Sergeant dragged me across to the sink and shoved my hand under a stream of cold water. I winced, before sighing softly and laughing slightly under my breath.

'Sorry. Might be a good cook, but really clumsy and quick-tempered.' I watched my skin turn bright red where I had touched the dish and groaned internally at the thought of the pain later when I inevitably bashed it against something.

'No, I shouldn't have made assumptions about you based on the women from my era. Frankie's always telling me that the world's moved on and women are more independent and outspoken.' I turned to stare into his face, seeing that he was stuck in a memory of when he was alive.

'What era did you live in?' I asked, curious about his past.

'I was born in 1865.' He muttered, his face going slightly pink as I laughed slightly.

'Honey, you don't look a day over 20!' I said, winking and smiling at him.

'That's because I died when I was 19.' He said, not understanding my humour, which made me laugh even more. He frowned and stared at me until I stopped laughing, and was locked in his icy clear gaze. My eyes widened and I yanked my eyes away, carefully pulling my now numb hand out from under the freezing cold water.

'I'll go sort this out, do you want to carry on dishing up dinner?' I said, not meeting his eyes as I escaped from the kitchen to my bedroom and own en-suite, thankful to find medical supplies in the cupboard.

'You need to stop this Annie, you'll end up regretting it.' I told myself as I applied a burn plaster to my hand.

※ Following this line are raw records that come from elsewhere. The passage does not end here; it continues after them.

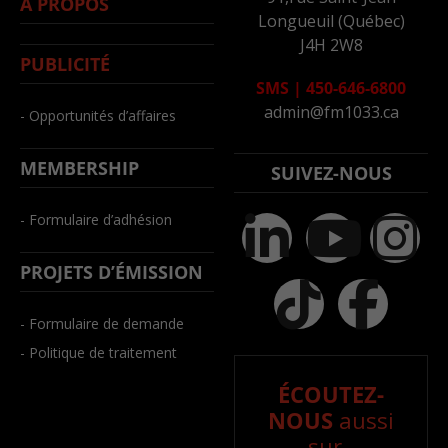
À PROPOS
Longueuil (Québec)
J4H 2W8
PUBLICITÉ
SMS
|
450-646-6800
admin@fm1033.ca
- Opportunités d’affaires
MEMBERSHIP
SUIVEZ-NOUS
- Formulaire d’adhésion
PROJETS D’ÉMISSION
- Formulaire de demande
- Politique de traitement
ÉCOUTEZ-
NOUS
aussi
sur..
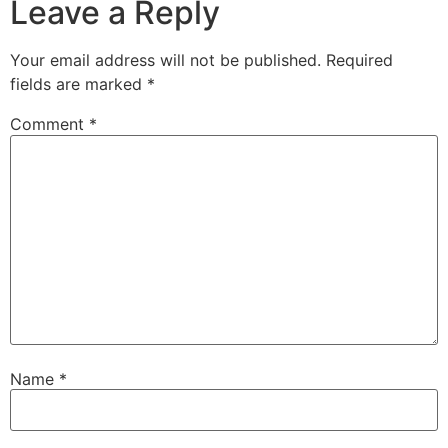
Leave a Reply
Your email address will not be published.
Required
fields are marked
*
Comment
*
Name
*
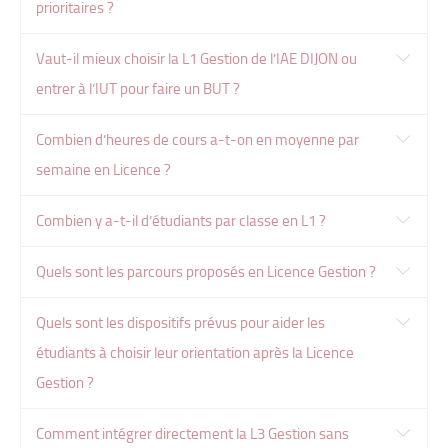
prioritaires ?
Vaut-il mieux choisir la L1 Gestion de l’IAE DIJON ou
entrer à l’IUT pour faire un BUT ?
Combien d’heures de cours a-t-on en moyenne par
semaine en Licence ?
Combien y a-t-il d’étudiants par classe en L1 ?
Quels sont les parcours proposés en Licence Gestion ?
Quels sont les dispositifs prévus pour aider les
étudiants à choisir leur orientation après la Licence
Gestion ?
Comment intégrer directement la L3 Gestion sans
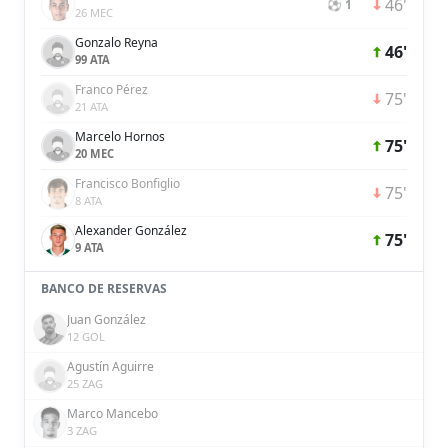
46'
⚽ 1
26 MEC
Gonzalo Reyna
46'
99 ATA
Franco Pérez
75'
21 ATA
Marcelo Hornos
75'
20 MEC
Francisco Bonfiglio
75'
8 ATA
Alexander González
75'
9 ATA
BANCO DE RESERVAS
Juan González
12 GOL
Agustín Aguirre
25 ZAG
Marco Mancebo
3 ZAG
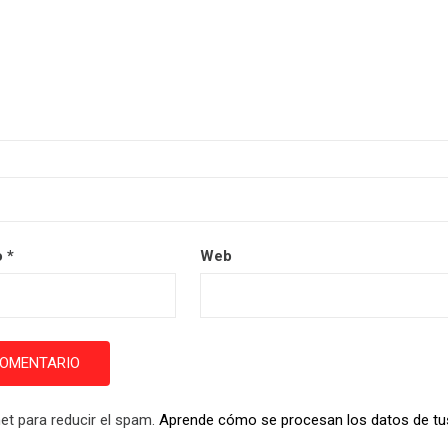
o
*
Web
et para reducir el spam.
Aprende cómo se procesan los datos de tu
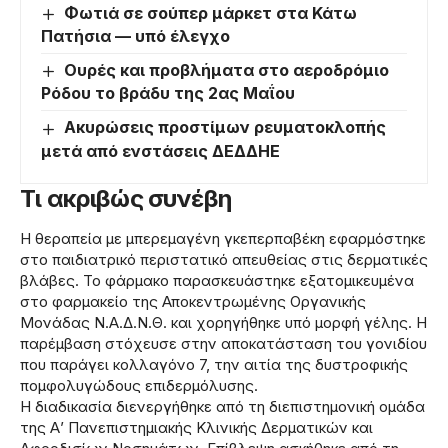
Φωτιά σε σούπερ μάρκετ στα Κάτω
Πατήσια — υπό έλεγχο
Ουρές και προβλήματα στο αεροδρόμιο
Ρόδου το βράδυ της 2ας Μαΐου
Ακυρώσεις προστίμων ρευματοκλοπής
μετά από ενστάσεις ΔΕΔΔΗΕ
Τι ακριβώς συνέβη
Η θεραπεία με μπερεμαγένη γκεπερπαβέκη εφαρμόστηκε
στο παιδιατρικό περιστατικό απευθείας στις δερματικές
βλάβες. Το φάρμακο παρασκευάστηκε εξατομικευμένα
στο φαρμακείο της Αποκεντρωμένης Οργανικής
Μονάδας Ν.Α.Δ.Ν.Θ. και χορηγήθηκε υπό μορφή γέλης. Η
παρέμβαση στόχευσε στην αποκατάσταση του γονιδίου
που παράγει κολλαγόνο 7, την αιτία της δυστροφικής
πομφολυγώδους επιδερμόλυσης.
Η διαδικασία διενεργήθηκε από τη διεπιστημονική ομάδα
της Α’ Πανεπιστημιακής Κλινικής Δερματικών και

After putting away the medical supplies in the bathroom cupboard, I walked back downstairs to the kitchen and found the brownies finished and left to cool on the side unit, and the fully served roast dinners on steaming plates on the kitchen table.

'How's your hand?' Sergeant asked. I looked up to see he was holding on to some knives and forks before he gestured towards the meal.

I smiled at him and waved my fixed up hand, then walked over to sit at the table, thanking him as he gave me the cutlery.

For a while, we sat in silence which was only permeated by the scraping of our cutlery on the plates. We had nearly finished the meal when Sergeant finally spoke.

'Thank you, for the meal. I don't really get the time to cook for myself, so this was nice.' I smiled at his serious tone.

'No problem. I did it as much for me as for you. Needed a distraction if I'm honest. All this investigation stuff just gets... overwhelming.' Sergeant nodded understandingly and smiled slightly at me. Though it was a small smile, it changed his whole face. His light eyes seemed to sparkle with humour and his face became so much more relaxed. I smiled warmly at him.

'You should do that more often.' I told him. He started with surprise and confusion, frowning.

'Excuse me?' He asked. I shook my head, still smiling.

'Smile. You should do it more often. It's good for you.' I winked as I grabbed his empty plate and took both dirty dishes to the sink, slipping them into the warm water.

'I'll do the washing up. You cooked, I wash. Go have a shower or something. I'll be in the living room to talk about the investigation with you.' I could feel his walls being slammed back up, and didn't need to look at him to know his eyes had lost the glint of humour he'd shown me.

I sighed quietly to myself, before drying my hands and smiling my thanks, walking out of the kitchen to wallow in a hot bath, which was sounding more and more tempting as I thought about the long soak in scented water, before having to go through the arduous conversation about my murder suspects.